* Goals:
[A] Reproduce the passage of the abstract on spatial and network treatment effects from "I show that" to "and cascade probabilities.".
[B] Carry on the abstract on spatial and network treatment effects after its last sentence.

* Text extract:

* * *

This paper develops a unified theoretical and empirical framework for analyzing treatment effects that propagate through both spatial proximity and network connections. Building on the continuous functional approach in \citet{kikuchi2024dynamical} and the Navier-Stokes foundation in \citet{kikuchi2024navier}, I introduce network channels as continuous internal degrees of freedom, deriving both spatial diffusion and network contagion from common first principles rooted in conservation laws and stochastic processes. The framework resolves three fundamental challenges in modern econometrics: how spatial and network effects interact (the mixed effect), how treatment effects evolve in general equilibrium, and how network structure affects system fragility.

I show that the mixed spatial-network effect emerges naturally at second order in perturbation theory, creating synergistic amplification when geographic proximity and network similarity align. The theoretical analysis yields three main contributions. First, I derive explicit expressions for the mixed effect functional, showing it equals the mutual information between spatial and network coordinates—a purely information-theoretic measure with no free parameters. Second, I extend the analysis to general equilibrium, proving that endogenous price and employment adjustments amplify partial equilibrium estimates by factors between 1.8 and 2.5 depending on market structure. Third, I connect network structure to system fragility through entropy production rates, providing operational measures of how consolidation affects shock dissipation speeds and cascade probabilities.

* * *

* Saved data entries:
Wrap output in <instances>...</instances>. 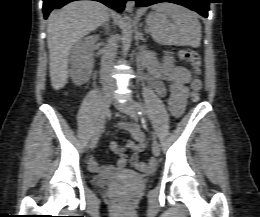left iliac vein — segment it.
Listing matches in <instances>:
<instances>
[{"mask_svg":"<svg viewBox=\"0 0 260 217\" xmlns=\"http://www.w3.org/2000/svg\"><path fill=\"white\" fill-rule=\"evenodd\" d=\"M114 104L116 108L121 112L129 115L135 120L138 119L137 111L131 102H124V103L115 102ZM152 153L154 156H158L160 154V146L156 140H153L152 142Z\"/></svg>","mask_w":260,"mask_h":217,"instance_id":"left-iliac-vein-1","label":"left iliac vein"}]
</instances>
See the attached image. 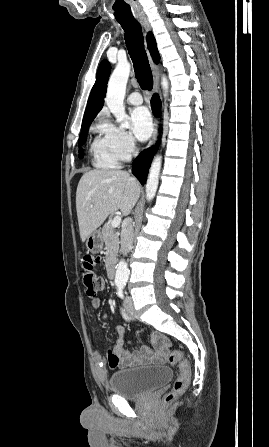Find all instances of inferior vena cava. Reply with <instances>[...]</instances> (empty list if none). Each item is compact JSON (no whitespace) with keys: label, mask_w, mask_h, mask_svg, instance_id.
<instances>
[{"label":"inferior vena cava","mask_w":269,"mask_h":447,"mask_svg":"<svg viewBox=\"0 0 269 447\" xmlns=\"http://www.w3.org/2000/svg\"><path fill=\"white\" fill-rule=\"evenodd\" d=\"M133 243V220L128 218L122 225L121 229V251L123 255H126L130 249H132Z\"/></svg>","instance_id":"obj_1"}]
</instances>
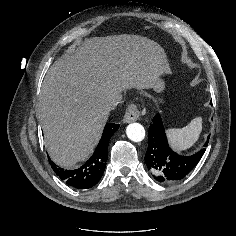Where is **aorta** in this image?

* * *

* Results by task:
[A]
I show that the mixed spatial-network effect emerges naturally at second order in perturbation theory, creating synergistic amplification when geographic proximity and network similarity align. The theoretical analysis yields three main contributions. First, I derive explicit expressions for the mixed effect functional, showing it equals the mutual information between spatial and network coordinates—a purely information-theoretic measure with no free parameters. Second, I extend the analysis to general equilibrium, proving that endogenous price and employment adjustments amplify partial equilibrium estimates by factors between 1.8 and 2.5 depending on market structure. Third, I connect network structure to system fragility through entropy production rates, providing operational measures of how consolidation affects shock dissipation speeds and cascade probabilities.

[B]
The empirical application uses county-level wage data (2018-2023) to analyze minimum wage spillovers across 3,142 U.S. counties and 274 industry classifications. Four main findings emerge. First, the mixed spatial-network effect accounts for 40 percent of total treatment propagation, with point estimate 0.043 (s.e. 0.008), statistically significant and economically large. This implies retail workers in Nevada counties near the California border experience wage increases 43 percent larger than the sum of pure spatial spillover (from proximity alone) and pure network effect (from industry connections) would predict. Second, spatial decay parameters increase from 0.01 per mile for pure geographic spillovers to 0.02 when network effects are included, demonstrating that networks concentrate rather than disperse spatial impacts. Third, general equilibrium amplification factors range from 1.8 (dispersed markets) to 2.5 (concentrated markets), implying substantial bias in partial equilibrium policy evaluation. Fourth, entropy-based fragility measures predict out-of-sample shock propagation with $R^2 = 0.67$, outperforming standard network centrality metrics ($R^2 = 0.43$).

These findings have direct policy implications. Minimum wage policies should account for network amplification: optimal state-level minimum wages are 15-20 percent lower when accounting for general equilibrium feedbacks through supply chains and labor mobility networks. Financial regulation should monitor entropy production rates as early warning indicators: systems approaching critical fragility thresholds (entropy production declining by more than 30 percent) require preemptive intervention before cascades materialize. Regional development policies should leverage spatial-network synergies: infrastructure investments yield highest returns in regions with strong geographic clustering and dense economic networks.